(Data for review):
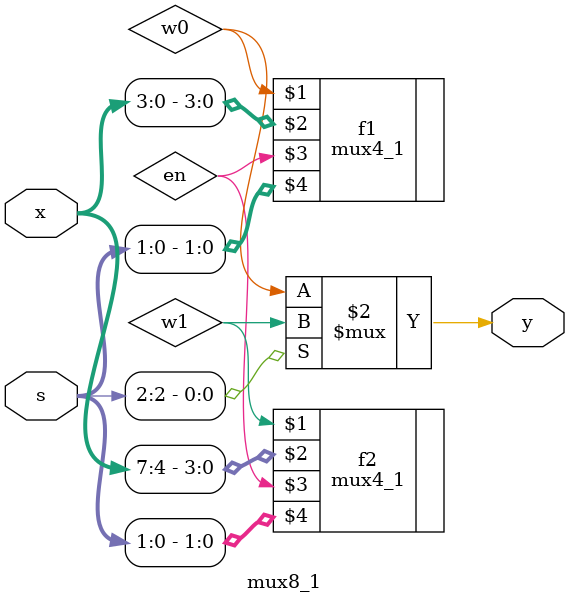
<source format=v>
module mux8_1(
    output y,
    input [7:0] x,
    input [2:0] s
);
wire w0,w1;
mux4_1 f1(w0,x[3:0],en,s[1:0]);
mux4_1 f2(w1,x[7:4],en,s[1:0]);
assign y=(s[2]==1'b1) ? w1 : w0;
endmodule



</source>
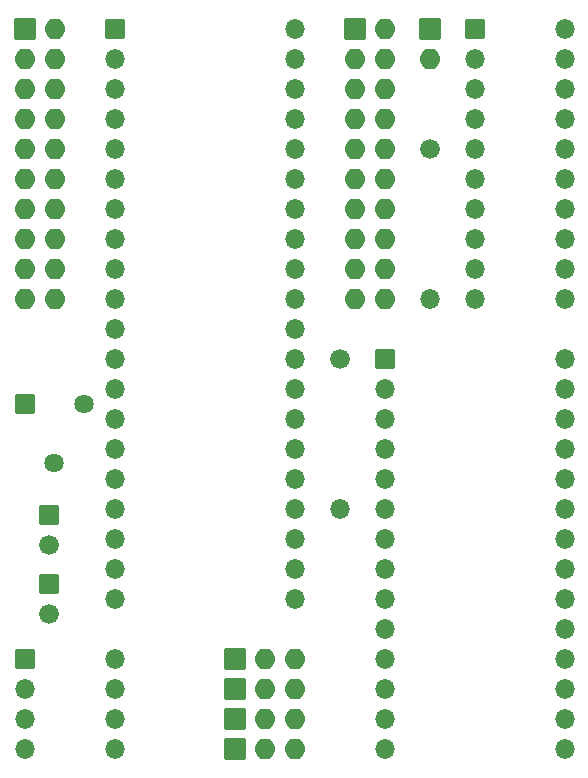
<source format=gts>
G04 #@! TF.GenerationSoftware,KiCad,Pcbnew,8.0.6*
G04 #@! TF.CreationDate,2025-02-13T00:08:43+01:00*
G04 #@! TF.ProjectId,board_v1,626f6172-645f-4763-912e-6b696361645f,rev?*
G04 #@! TF.SameCoordinates,Original*
G04 #@! TF.FileFunction,Soldermask,Top*
G04 #@! TF.FilePolarity,Negative*
%FSLAX46Y46*%
G04 Gerber Fmt 4.6, Leading zero omitted, Abs format (unit mm)*
G04 Created by KiCad (PCBNEW 8.0.6) date 2025-02-13 00:08:43*
%MOMM*%
%LPD*%
G01*
G04 APERTURE LIST*
G04 Aperture macros list*
%AMRoundRect*
0 Rectangle with rounded corners*
0 $1 Rounding radius*
0 $2 $3 $4 $5 $6 $7 $8 $9 X,Y pos of 4 corners*
0 Add a 4 corners polygon primitive as box body*
4,1,4,$2,$3,$4,$5,$6,$7,$8,$9,$2,$3,0*
0 Add four circle primitives for the rounded corners*
1,1,$1+$1,$2,$3*
1,1,$1+$1,$4,$5*
1,1,$1+$1,$6,$7*
1,1,$1+$1,$8,$9*
0 Add four rect primitives between the rounded corners*
20,1,$1+$1,$2,$3,$4,$5,0*
20,1,$1+$1,$4,$5,$6,$7,0*
20,1,$1+$1,$6,$7,$8,$9,0*
20,1,$1+$1,$8,$9,$2,$3,0*%
G04 Aperture macros list end*
%ADD10RoundRect,0.038000X-0.800000X-0.800000X0.800000X-0.800000X0.800000X0.800000X-0.800000X0.800000X0*%
%ADD11O,1.676000X1.676000*%
%ADD12RoundRect,0.038000X-0.850000X-0.850000X0.850000X-0.850000X0.850000X0.850000X-0.850000X0.850000X0*%
%ADD13O,1.776000X1.776000*%
%ADD14RoundRect,0.038000X0.850000X-0.850000X0.850000X0.850000X-0.850000X0.850000X-0.850000X-0.850000X0*%
%ADD15RoundRect,0.038000X-0.800000X0.800000X-0.800000X-0.800000X0.800000X-0.800000X0.800000X0.800000X0*%
%ADD16C,1.676000*%
%ADD17RoundRect,0.038000X-0.780000X-0.780000X0.780000X-0.780000X0.780000X0.780000X-0.780000X0.780000X0*%
%ADD18C,1.636000*%
G04 APERTURE END LIST*
D10*
X106680000Y-76200000D03*
D11*
X106680000Y-78740000D03*
X106680000Y-81280000D03*
X106680000Y-83820000D03*
X106680000Y-86360000D03*
X106680000Y-88900000D03*
X106680000Y-91440000D03*
X106680000Y-93980000D03*
X106680000Y-96520000D03*
X106680000Y-99060000D03*
X114300000Y-99060000D03*
X114300000Y-96520000D03*
X114300000Y-93980000D03*
X114300000Y-91440000D03*
X114300000Y-88900000D03*
X114300000Y-86360000D03*
X114300000Y-83820000D03*
X114300000Y-81280000D03*
X114300000Y-78740000D03*
X114300000Y-76200000D03*
D12*
X68580000Y-76200000D03*
D13*
X71120000Y-76200000D03*
X68580000Y-78740000D03*
X71120000Y-78740000D03*
X68580000Y-81280000D03*
X71120000Y-81280000D03*
X68580000Y-83820000D03*
X71120000Y-83820000D03*
X68580000Y-86360000D03*
X71120000Y-86360000D03*
X68580000Y-88900000D03*
X71120000Y-88900000D03*
X68580000Y-91440000D03*
X71120000Y-91440000D03*
X68580000Y-93980000D03*
X71120000Y-93980000D03*
X68580000Y-96520000D03*
X71120000Y-96520000D03*
X68580000Y-99060000D03*
X71120000Y-99060000D03*
D10*
X99060000Y-104140000D03*
D11*
X99060000Y-106680000D03*
X99060000Y-109220000D03*
X99060000Y-111760000D03*
X99060000Y-114300000D03*
X99060000Y-116840000D03*
X99060000Y-119380000D03*
X99060000Y-121920000D03*
X99060000Y-124460000D03*
X99060000Y-127000000D03*
X99060000Y-129540000D03*
X99060000Y-132080000D03*
X99060000Y-134620000D03*
X99060000Y-137160000D03*
X114300000Y-137160000D03*
X114300000Y-134620000D03*
X114300000Y-132080000D03*
X114300000Y-129540000D03*
X114300000Y-127000000D03*
X114300000Y-124460000D03*
X114300000Y-121920000D03*
X114300000Y-119380000D03*
X114300000Y-116840000D03*
X114300000Y-114300000D03*
X114300000Y-111760000D03*
X114300000Y-109220000D03*
X114300000Y-106680000D03*
X114300000Y-104140000D03*
D10*
X76200000Y-76200000D03*
D11*
X76200000Y-78740000D03*
X76200000Y-81280000D03*
X76200000Y-83820000D03*
X76200000Y-86360000D03*
X76200000Y-88900000D03*
X76200000Y-91440000D03*
X76200000Y-93980000D03*
X76200000Y-96520000D03*
X76200000Y-99060000D03*
X76200000Y-101600000D03*
X76200000Y-104140000D03*
X76200000Y-106680000D03*
X76200000Y-109220000D03*
X76200000Y-111760000D03*
X76200000Y-114300000D03*
X76200000Y-116840000D03*
X76200000Y-119380000D03*
X76200000Y-121920000D03*
X76200000Y-124460000D03*
X91440000Y-124460000D03*
X91440000Y-121920000D03*
X91440000Y-119380000D03*
X91440000Y-116840000D03*
X91440000Y-114300000D03*
X91440000Y-111760000D03*
X91440000Y-109220000D03*
X91440000Y-106680000D03*
X91440000Y-104140000D03*
X91440000Y-101600000D03*
X91440000Y-99060000D03*
X91440000Y-96520000D03*
X91440000Y-93980000D03*
X91440000Y-91440000D03*
X91440000Y-88900000D03*
X91440000Y-86360000D03*
X91440000Y-83820000D03*
X91440000Y-81280000D03*
X91440000Y-78740000D03*
X91440000Y-76200000D03*
D12*
X96520000Y-76200000D03*
D13*
X99060000Y-76200000D03*
X96520000Y-78740000D03*
X99060000Y-78740000D03*
X96520000Y-81280000D03*
X99060000Y-81280000D03*
X96520000Y-83820000D03*
X99060000Y-83820000D03*
X96520000Y-86360000D03*
X99060000Y-86360000D03*
X96520000Y-88900000D03*
X99060000Y-88900000D03*
X96520000Y-91440000D03*
X99060000Y-91440000D03*
X96520000Y-93980000D03*
X99060000Y-93980000D03*
X96520000Y-96520000D03*
X99060000Y-96520000D03*
X96520000Y-99060000D03*
X99060000Y-99060000D03*
D14*
X86360000Y-134620000D03*
D13*
X88900000Y-134620000D03*
X91440000Y-134620000D03*
D15*
X70612000Y-123190000D03*
D16*
X70612000Y-125690000D03*
D14*
X86360000Y-132080000D03*
D13*
X88900000Y-132080000D03*
X91440000Y-132080000D03*
D15*
X70612000Y-117348000D03*
D16*
X70612000Y-119848000D03*
D10*
X68580000Y-129540000D03*
D11*
X68580000Y-132080000D03*
X68580000Y-134620000D03*
X68580000Y-137160000D03*
X76200000Y-137160000D03*
X76200000Y-134620000D03*
X76200000Y-132080000D03*
X76200000Y-129540000D03*
D14*
X86360000Y-129540000D03*
D13*
X88900000Y-129540000D03*
X91440000Y-129540000D03*
D14*
X86360000Y-137160000D03*
D13*
X88900000Y-137160000D03*
X91440000Y-137160000D03*
D16*
X95250000Y-104140000D03*
D11*
X95250000Y-116840000D03*
D16*
X102870000Y-86360000D03*
D11*
X102870000Y-99060000D03*
D17*
X68580000Y-107950000D03*
D18*
X71080000Y-112950000D03*
X73580000Y-107950000D03*
D12*
X102870000Y-76200000D03*
D13*
X102870000Y-78740000D03*
M02*

</source>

(Aim of the exercise): Transcribe each line of the data above, unaltered, from the one where "X114300000Y-127000000D03*" appears to the one where "X76200000Y-132080000D03*" appears, inclusive of both.

(Solution):
X114300000Y-127000000D03*
X114300000Y-124460000D03*
X114300000Y-121920000D03*
X114300000Y-119380000D03*
X114300000Y-116840000D03*
X114300000Y-114300000D03*
X114300000Y-111760000D03*
X114300000Y-109220000D03*
X114300000Y-106680000D03*
X114300000Y-104140000D03*
D10*
X76200000Y-76200000D03*
D11*
X76200000Y-78740000D03*
X76200000Y-81280000D03*
X76200000Y-83820000D03*
X76200000Y-86360000D03*
X76200000Y-88900000D03*
X76200000Y-91440000D03*
X76200000Y-93980000D03*
X76200000Y-96520000D03*
X76200000Y-99060000D03*
X76200000Y-101600000D03*
X76200000Y-104140000D03*
X76200000Y-106680000D03*
X76200000Y-109220000D03*
X76200000Y-111760000D03*
X76200000Y-114300000D03*
X76200000Y-116840000D03*
X76200000Y-119380000D03*
X76200000Y-121920000D03*
X76200000Y-124460000D03*
X91440000Y-124460000D03*
X91440000Y-121920000D03*
X91440000Y-119380000D03*
X91440000Y-116840000D03*
X91440000Y-114300000D03*
X91440000Y-111760000D03*
X91440000Y-109220000D03*
X91440000Y-106680000D03*
X91440000Y-104140000D03*
X91440000Y-101600000D03*
X91440000Y-99060000D03*
X91440000Y-96520000D03*
X91440000Y-93980000D03*
X91440000Y-91440000D03*
X91440000Y-88900000D03*
X91440000Y-86360000D03*
X91440000Y-83820000D03*
X91440000Y-81280000D03*
X91440000Y-78740000D03*
X91440000Y-76200000D03*
D12*
X96520000Y-76200000D03*
D13*
X99060000Y-76200000D03*
X96520000Y-78740000D03*
X99060000Y-78740000D03*
X96520000Y-81280000D03*
X99060000Y-81280000D03*
X96520000Y-83820000D03*
X99060000Y-83820000D03*
X96520000Y-86360000D03*
X99060000Y-86360000D03*
X96520000Y-88900000D03*
X99060000Y-88900000D03*
X96520000Y-91440000D03*
X99060000Y-91440000D03*
X96520000Y-93980000D03*
X99060000Y-93980000D03*
X96520000Y-96520000D03*
X99060000Y-96520000D03*
X96520000Y-99060000D03*
X99060000Y-99060000D03*
D14*
X86360000Y-134620000D03*
D13*
X88900000Y-134620000D03*
X91440000Y-134620000D03*
D15*
X70612000Y-123190000D03*
D16*
X70612000Y-125690000D03*
D14*
X86360000Y-132080000D03*
D13*
X88900000Y-132080000D03*
X91440000Y-132080000D03*
D15*
X70612000Y-117348000D03*
D16*
X70612000Y-119848000D03*
D10*
X68580000Y-129540000D03*
D11*
X68580000Y-132080000D03*
X68580000Y-134620000D03*
X68580000Y-137160000D03*
X76200000Y-137160000D03*
X76200000Y-134620000D03*
X76200000Y-132080000D03*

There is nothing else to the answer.